Chief Public Defender Susan Storey said even though the newer lawyers in her office earn more than many of their peers in other states, the high cost of living in Connecticut puts a strain on finances. "The law school loans can be difficult for them to pay," Storey said. "They're really strapped."

NALP, which started tracking public lawyer salaries in 2004, took note of law school debt in its most recent study.

Since 2004, "the cost of legal education and the average amount of law school student loan debt have both risen at a much higher pace -- which means that despite favorable changes in the federal loan repayment options available to law school graduates working in the public interest, there are still significant economic disadvantages at play as law students consider whether or not to pursue public-interest legal careers," NALP executive director James Leipold said.

The NALP study also reported on salaries for legal services attorneys, like the ones that work at New Haven Legal Assistance Association, Greater Hartford Legal Aid and Connecticut Legal Services. According to the NALP, a starting legal services attorney can expect to earn about $43,000. Those salaries increase to about $65,000 after 11 to 15 years of experience.

At Connecticut Legal Services, the pay situation is "slightly worse than stagnant," said Steve Eppler-Epstein, the group's executive director. The nonprofit law firm, which provides legal help to low-income people in civil matters like evictions and small claims lawsuits, has a staff of 45 attorneys in seven offices.

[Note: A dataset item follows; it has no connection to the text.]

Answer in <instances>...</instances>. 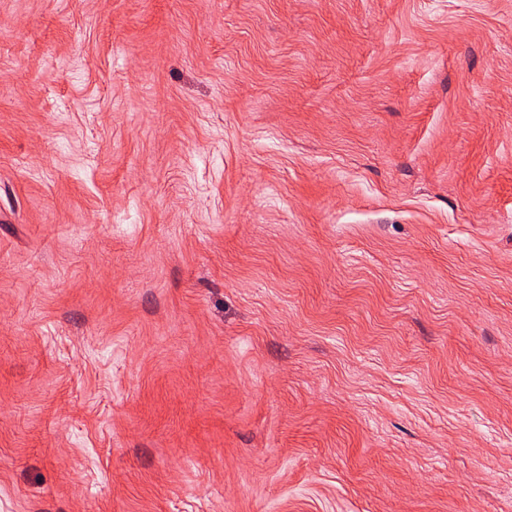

Attorneys with CLS start out at $51,600 annually and earn a maximum of $101,000. But there have been no raises for any lawyers since 2008. Instead, lawyers working there have taken pay cuts of 5 percent to 20 percent since 2009. "It was part of our effort to avoid layoffs, which we were able to do, only because people took huge pay cuts over the past three years," Eppler-Epstein said.

He said keeping an office staffed with pay reductions is untenable in the long run. His hope is to pay his lawyers what public defenders and prosecutors earn. "We think that's at least where the pay ought to be," he said. "And we're lagging significantly behind that."

Doyle, the prosecutor, said pay increases are important in the public law sector, because they encourage talented employees to stick around. "The idea behind pay increases is we need to retain the people who really want these jobs," he said. "You don't want to have a system where someone is going to get trial experience and then leave to go into private practice because they haven't been given a raise in five years."